The Leopold Museum has a nice collection of Klimts, but their main focus is Egon Schiele.  They had a special exhibition on his model and girlfriend Wally Neuzil.  They lived together for a few years and she stood by him when he was charged with indecency, but he left her to marry a middle class daughter.

There were no restriction on photography, so I could take many shots, like this amazing painting called "Death and Life,"


And this self-portrait from when he was only 20:

 The next two paintings, portraits of Egon Schiele and Wally Neuzil, were paired together:



On a small plaque on the side wall, there's an explanation about the provenance of the portrait of Wally:


Similar to Klimt's Portrait of Adele Bloch-Bauer, the Nazis stole this portrait of Wally from its Jewish owner.  It was only restored to the family, after a law suit, a few years ago.  The museum then bought it back from the family.
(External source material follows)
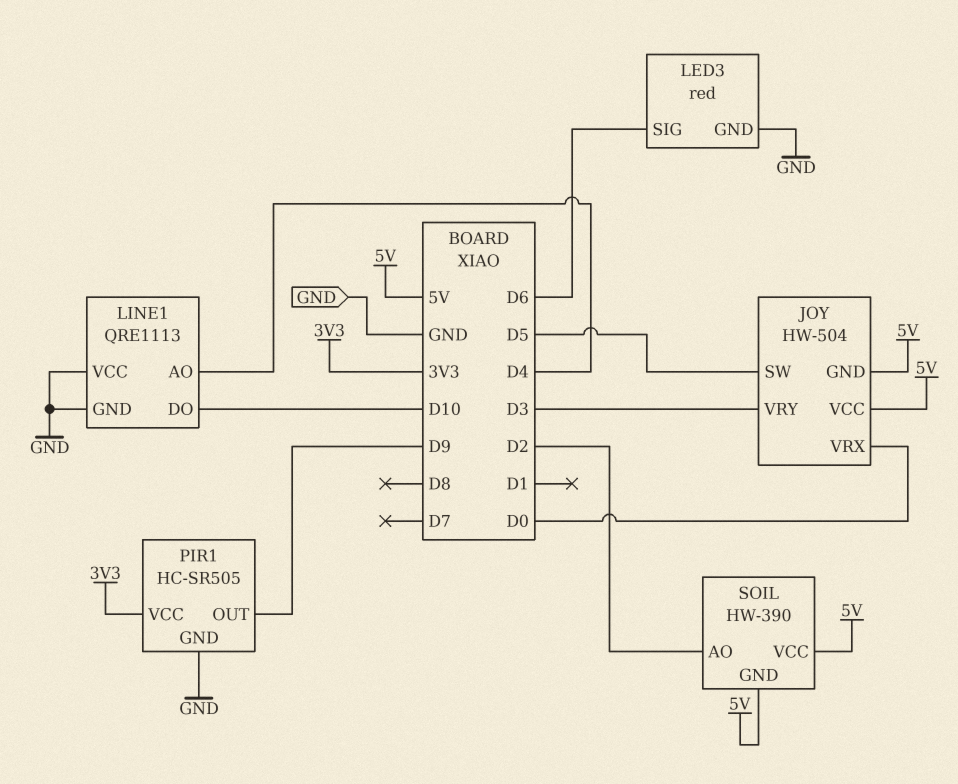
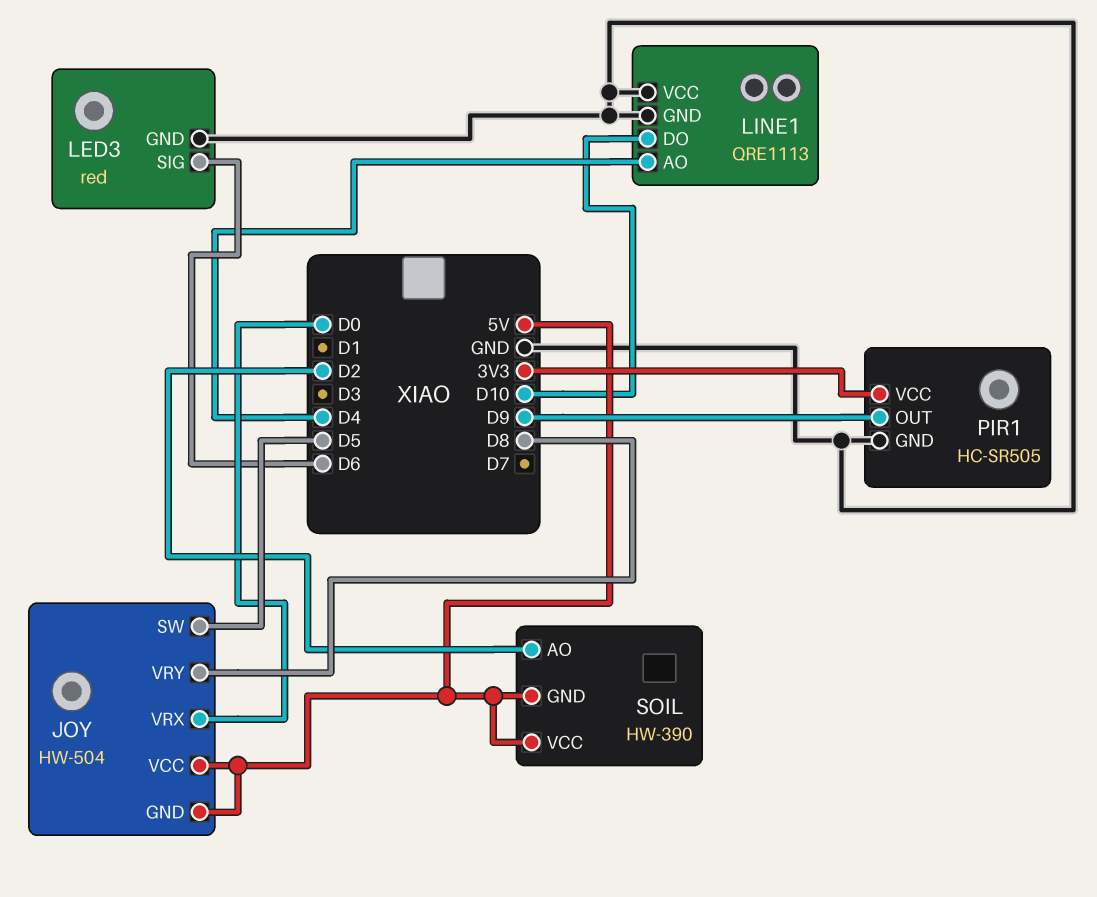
JOY pin VRY: D3 -> D8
I was struck by the relative size of this explanation compared to the other texts on display in the room:


When we came out of the museum, the rain had stopped.  It was a little cooler, but much more humid.  After running some errands, I went to Stephansplatz and had some Wiener Schnitzel.  I was sitting outside in the cooler air, when it started to rain, so I moved inside the hot, humid restaurant.  Afterwards I went to Aida for one last Kaffee und Kuchen in Vienna.  A slice of Malakofftorte and a cup of Melange:


Their Malakofftorte is a little different from how I make mine.  The rum flavor is less pronounced and the syrup has espresso in it, so it tastes more like a very light tiramisu.  I prefer it to the recipe I've been using.  On the other hand, mine is iced with more whipped cream.

 The interior of Aida.

The rain had stopped when I left and it had finally cooled off more.



I went to sleep last night at 11:30, but was still up at 6 am with the sun.  It's hard to sleep late when it's warm and humid.

Time to go downstairs and have our last breakfast in Vienna.